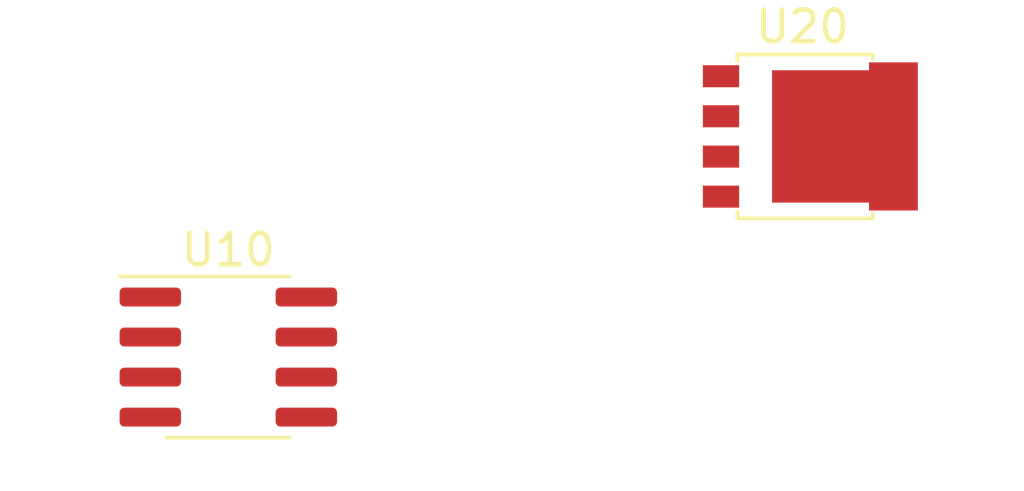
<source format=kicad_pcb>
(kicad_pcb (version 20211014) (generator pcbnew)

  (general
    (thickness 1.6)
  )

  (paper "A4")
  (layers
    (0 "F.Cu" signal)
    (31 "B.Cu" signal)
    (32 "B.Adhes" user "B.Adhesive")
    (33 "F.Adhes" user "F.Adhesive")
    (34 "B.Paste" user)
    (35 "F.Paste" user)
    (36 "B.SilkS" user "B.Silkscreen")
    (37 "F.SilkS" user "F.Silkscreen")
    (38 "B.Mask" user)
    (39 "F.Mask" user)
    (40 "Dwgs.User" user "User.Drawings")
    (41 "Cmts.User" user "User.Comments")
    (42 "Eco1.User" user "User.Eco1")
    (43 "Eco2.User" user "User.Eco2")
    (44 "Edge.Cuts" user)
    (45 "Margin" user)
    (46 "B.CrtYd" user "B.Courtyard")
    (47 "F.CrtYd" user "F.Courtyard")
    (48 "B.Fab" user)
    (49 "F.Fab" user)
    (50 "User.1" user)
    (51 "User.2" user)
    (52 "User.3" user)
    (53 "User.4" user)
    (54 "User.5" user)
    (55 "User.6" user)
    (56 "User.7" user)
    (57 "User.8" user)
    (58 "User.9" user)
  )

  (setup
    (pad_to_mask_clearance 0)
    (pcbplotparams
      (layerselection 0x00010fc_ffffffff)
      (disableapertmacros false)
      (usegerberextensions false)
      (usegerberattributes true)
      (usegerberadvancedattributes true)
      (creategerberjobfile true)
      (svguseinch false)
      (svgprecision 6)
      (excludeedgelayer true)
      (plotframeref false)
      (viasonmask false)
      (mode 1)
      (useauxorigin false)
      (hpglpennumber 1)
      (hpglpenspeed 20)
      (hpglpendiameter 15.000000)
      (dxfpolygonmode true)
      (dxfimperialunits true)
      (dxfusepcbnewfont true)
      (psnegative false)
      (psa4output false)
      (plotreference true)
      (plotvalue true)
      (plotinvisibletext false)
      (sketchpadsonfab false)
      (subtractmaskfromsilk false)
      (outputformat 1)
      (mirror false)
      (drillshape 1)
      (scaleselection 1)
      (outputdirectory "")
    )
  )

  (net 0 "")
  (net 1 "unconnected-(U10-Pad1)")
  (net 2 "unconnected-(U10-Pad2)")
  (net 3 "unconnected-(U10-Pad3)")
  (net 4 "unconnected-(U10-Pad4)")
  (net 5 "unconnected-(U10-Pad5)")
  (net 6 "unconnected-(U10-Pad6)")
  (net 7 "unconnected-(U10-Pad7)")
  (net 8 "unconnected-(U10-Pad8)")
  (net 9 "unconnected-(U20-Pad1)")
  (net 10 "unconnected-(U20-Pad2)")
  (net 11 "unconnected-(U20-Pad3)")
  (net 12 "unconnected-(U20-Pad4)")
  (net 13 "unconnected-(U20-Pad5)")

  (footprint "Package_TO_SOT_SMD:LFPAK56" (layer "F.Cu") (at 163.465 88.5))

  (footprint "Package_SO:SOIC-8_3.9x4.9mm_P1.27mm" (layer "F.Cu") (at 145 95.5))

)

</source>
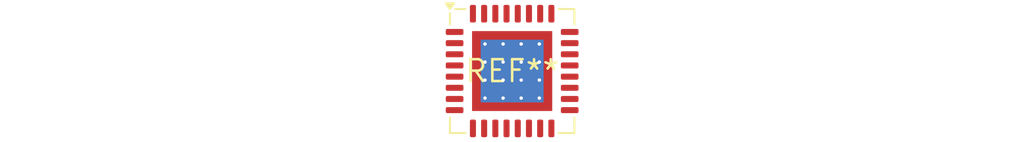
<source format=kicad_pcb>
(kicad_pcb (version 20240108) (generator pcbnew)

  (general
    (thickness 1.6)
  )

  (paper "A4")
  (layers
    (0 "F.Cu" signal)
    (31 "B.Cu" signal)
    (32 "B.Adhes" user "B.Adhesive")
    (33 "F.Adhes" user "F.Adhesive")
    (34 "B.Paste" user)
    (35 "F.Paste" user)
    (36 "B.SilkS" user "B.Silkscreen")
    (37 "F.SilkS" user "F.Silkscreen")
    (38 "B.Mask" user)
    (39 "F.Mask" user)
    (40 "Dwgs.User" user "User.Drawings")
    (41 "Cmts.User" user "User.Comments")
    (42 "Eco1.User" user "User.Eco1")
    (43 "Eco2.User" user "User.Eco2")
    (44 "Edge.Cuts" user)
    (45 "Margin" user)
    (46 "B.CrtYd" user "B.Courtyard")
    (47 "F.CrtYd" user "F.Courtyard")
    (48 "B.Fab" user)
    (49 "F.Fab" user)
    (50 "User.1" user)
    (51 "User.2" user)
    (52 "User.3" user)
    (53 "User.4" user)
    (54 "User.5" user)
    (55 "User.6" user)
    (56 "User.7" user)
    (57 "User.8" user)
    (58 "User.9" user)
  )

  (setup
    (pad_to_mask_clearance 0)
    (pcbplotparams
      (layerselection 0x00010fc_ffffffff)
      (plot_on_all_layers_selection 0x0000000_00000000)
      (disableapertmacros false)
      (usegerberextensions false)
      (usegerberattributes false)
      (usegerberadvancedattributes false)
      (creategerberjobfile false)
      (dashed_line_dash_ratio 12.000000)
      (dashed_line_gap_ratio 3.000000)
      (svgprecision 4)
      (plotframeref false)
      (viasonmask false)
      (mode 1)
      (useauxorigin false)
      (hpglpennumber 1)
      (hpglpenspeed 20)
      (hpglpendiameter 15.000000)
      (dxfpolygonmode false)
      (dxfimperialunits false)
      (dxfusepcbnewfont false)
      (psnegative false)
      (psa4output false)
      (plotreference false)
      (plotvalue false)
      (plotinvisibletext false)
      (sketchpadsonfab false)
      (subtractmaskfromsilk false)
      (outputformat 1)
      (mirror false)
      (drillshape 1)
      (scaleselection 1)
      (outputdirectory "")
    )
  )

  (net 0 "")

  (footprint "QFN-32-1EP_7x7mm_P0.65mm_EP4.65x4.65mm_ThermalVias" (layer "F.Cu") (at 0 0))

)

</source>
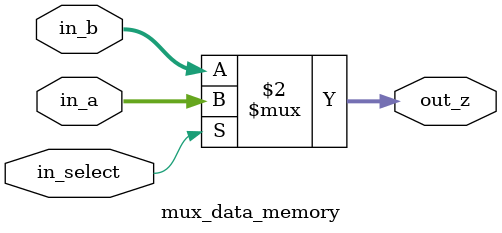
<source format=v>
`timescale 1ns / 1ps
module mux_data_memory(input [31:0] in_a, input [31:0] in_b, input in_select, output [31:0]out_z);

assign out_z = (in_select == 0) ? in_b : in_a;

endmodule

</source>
------------------------------------------------------------
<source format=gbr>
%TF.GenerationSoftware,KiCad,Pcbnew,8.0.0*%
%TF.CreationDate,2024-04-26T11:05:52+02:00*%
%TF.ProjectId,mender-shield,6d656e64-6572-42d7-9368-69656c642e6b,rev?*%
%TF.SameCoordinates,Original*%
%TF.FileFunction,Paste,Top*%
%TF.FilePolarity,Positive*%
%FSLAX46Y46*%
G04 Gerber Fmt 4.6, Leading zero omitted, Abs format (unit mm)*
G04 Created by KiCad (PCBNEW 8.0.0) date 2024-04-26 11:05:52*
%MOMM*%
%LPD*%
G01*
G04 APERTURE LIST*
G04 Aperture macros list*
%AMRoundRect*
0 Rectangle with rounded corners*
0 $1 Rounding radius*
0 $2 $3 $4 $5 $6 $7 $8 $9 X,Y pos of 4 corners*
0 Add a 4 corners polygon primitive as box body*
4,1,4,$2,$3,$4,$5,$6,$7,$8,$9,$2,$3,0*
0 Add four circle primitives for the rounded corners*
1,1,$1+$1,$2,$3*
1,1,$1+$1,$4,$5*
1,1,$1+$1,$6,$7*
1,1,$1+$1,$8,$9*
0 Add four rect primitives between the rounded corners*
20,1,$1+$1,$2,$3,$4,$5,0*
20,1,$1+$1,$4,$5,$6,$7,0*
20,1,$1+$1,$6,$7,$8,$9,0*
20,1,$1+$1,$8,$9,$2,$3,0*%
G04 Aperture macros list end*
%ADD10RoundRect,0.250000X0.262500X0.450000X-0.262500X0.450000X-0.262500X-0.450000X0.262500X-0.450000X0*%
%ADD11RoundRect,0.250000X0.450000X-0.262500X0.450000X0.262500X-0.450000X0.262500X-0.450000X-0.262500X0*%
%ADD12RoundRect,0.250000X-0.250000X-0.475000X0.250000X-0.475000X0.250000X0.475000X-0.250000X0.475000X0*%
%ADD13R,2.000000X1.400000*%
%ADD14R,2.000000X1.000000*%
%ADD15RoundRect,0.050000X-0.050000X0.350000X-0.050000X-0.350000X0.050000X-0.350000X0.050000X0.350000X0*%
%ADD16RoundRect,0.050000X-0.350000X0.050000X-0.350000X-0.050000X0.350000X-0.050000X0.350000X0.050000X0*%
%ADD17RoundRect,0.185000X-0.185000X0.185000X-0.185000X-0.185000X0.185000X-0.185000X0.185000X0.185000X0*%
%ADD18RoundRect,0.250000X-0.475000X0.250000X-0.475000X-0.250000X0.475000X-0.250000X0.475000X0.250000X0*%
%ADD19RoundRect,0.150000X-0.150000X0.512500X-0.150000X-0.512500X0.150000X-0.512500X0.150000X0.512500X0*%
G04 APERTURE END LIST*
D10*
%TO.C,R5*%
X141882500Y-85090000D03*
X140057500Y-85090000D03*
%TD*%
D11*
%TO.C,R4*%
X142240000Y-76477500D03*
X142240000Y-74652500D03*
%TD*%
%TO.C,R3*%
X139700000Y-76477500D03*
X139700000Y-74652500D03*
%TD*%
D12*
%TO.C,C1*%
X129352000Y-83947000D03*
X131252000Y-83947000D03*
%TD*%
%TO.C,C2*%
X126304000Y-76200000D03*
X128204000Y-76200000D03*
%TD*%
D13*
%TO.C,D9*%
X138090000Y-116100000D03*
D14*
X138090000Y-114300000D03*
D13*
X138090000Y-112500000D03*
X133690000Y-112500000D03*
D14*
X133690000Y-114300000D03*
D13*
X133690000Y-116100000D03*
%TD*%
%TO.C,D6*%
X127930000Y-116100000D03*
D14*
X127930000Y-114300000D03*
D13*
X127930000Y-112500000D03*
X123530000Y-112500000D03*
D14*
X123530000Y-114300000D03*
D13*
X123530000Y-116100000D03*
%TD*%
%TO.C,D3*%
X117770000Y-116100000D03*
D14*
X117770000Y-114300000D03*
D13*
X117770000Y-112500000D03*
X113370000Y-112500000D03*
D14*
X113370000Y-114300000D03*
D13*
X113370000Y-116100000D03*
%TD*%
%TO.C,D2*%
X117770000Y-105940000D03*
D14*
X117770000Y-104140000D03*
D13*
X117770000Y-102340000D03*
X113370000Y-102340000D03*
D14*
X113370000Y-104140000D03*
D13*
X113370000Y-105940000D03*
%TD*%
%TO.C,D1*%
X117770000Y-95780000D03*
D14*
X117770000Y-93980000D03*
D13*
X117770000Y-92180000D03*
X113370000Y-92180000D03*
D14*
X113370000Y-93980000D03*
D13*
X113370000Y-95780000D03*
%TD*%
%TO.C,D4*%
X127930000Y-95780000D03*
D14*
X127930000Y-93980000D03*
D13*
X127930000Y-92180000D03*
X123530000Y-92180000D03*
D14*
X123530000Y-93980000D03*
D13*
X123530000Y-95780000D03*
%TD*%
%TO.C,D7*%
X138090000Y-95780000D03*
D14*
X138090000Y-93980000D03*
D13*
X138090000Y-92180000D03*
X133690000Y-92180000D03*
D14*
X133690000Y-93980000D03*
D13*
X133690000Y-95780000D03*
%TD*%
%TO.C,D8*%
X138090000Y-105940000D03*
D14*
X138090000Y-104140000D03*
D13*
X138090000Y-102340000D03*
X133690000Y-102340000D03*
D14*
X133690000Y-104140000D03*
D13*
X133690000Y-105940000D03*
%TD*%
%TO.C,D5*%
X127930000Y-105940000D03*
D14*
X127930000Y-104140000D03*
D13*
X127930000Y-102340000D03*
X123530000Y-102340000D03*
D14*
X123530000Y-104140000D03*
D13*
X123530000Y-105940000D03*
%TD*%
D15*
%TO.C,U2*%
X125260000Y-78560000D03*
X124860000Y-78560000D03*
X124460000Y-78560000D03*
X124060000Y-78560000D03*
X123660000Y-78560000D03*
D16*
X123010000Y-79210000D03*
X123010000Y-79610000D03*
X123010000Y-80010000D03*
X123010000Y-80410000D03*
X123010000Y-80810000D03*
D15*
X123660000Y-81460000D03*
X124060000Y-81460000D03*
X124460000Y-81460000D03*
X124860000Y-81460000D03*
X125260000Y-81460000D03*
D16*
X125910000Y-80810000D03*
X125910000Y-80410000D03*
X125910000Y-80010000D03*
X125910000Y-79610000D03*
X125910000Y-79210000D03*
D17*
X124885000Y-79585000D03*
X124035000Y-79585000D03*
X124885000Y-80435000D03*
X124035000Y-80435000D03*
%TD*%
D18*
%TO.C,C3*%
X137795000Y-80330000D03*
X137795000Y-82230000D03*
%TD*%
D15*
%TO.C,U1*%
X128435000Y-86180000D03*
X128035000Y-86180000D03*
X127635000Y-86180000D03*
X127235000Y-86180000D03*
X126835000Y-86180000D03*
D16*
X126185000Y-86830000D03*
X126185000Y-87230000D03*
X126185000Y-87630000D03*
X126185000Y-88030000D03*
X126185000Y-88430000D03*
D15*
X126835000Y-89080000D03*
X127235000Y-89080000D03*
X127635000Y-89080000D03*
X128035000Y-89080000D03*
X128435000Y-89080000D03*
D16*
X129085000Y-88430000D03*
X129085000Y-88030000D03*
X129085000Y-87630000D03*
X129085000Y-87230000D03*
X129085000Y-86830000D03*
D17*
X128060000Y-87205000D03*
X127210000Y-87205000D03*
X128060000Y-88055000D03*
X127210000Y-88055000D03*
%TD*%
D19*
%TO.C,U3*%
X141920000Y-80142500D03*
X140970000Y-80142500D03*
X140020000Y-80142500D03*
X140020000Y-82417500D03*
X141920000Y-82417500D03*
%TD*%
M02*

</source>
------------------------------------------------------------
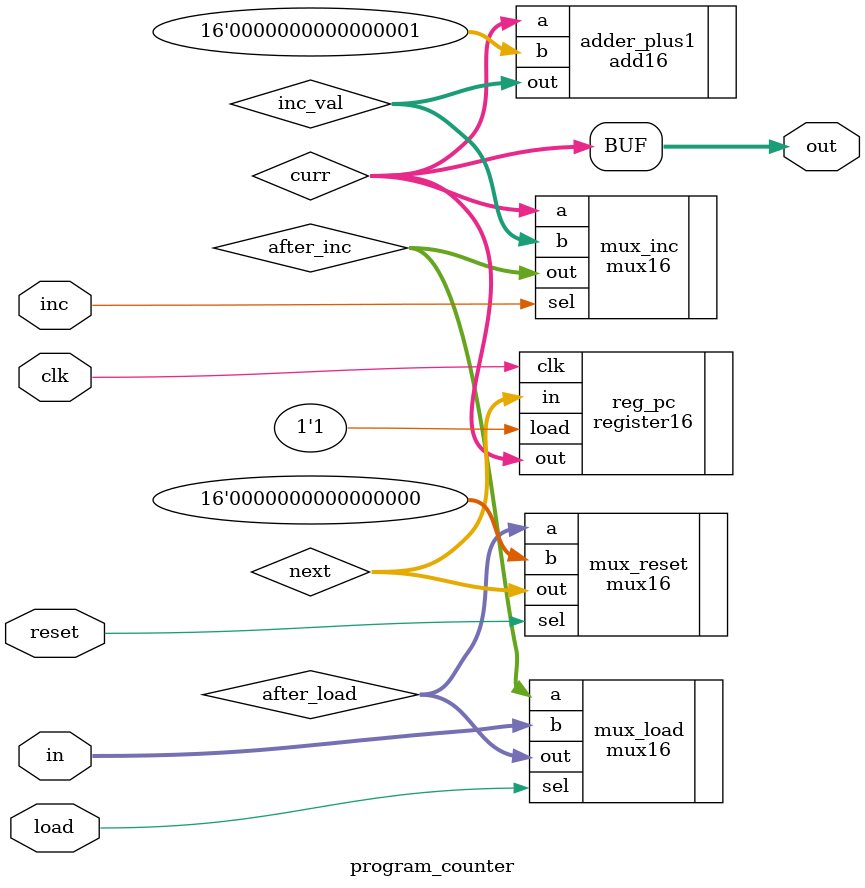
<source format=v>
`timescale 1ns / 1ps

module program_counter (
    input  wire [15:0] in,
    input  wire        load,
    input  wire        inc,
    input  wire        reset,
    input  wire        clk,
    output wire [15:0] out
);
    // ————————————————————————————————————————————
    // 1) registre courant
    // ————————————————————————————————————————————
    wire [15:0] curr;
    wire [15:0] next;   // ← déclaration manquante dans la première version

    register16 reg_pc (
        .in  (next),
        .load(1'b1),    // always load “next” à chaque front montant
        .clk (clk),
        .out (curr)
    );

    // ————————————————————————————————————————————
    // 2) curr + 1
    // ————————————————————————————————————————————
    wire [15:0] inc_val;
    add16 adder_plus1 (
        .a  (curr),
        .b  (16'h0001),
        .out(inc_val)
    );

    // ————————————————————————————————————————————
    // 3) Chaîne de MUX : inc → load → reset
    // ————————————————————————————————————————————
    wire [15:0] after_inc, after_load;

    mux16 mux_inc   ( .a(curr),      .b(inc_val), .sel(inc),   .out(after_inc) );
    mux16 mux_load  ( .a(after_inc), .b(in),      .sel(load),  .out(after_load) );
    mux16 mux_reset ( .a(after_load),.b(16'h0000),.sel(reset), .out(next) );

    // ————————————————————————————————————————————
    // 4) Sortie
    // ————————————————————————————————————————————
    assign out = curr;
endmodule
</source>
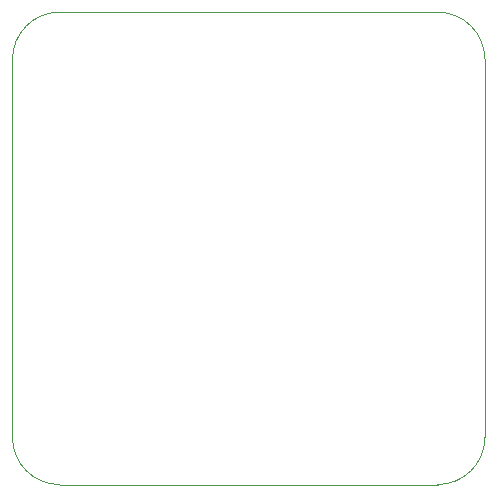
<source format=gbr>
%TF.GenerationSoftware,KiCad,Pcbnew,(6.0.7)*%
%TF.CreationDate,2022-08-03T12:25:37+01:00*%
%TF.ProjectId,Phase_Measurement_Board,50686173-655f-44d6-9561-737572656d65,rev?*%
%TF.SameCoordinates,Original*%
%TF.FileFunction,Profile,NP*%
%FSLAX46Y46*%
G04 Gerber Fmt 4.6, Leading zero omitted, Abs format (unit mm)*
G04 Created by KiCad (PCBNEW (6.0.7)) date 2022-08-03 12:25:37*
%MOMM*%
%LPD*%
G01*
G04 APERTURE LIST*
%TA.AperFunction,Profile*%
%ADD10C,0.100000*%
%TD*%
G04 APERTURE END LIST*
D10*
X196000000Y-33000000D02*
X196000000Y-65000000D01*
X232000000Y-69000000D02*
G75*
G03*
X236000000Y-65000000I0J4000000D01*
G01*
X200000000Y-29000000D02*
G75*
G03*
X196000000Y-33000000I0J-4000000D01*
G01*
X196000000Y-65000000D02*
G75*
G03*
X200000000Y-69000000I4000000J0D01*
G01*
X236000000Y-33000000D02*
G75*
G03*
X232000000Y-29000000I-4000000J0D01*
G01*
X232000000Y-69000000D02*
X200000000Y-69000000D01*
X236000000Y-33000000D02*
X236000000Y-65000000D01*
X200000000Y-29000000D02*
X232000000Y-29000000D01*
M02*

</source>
------------------------------------------------------------
**Work order:**
Among the records, find every line holding the word "dxfusepcbnewfont" and copy it.

**Exercise solution:**
      (dxfusepcbnewfont true)
      (dxfusepcbnewfont false)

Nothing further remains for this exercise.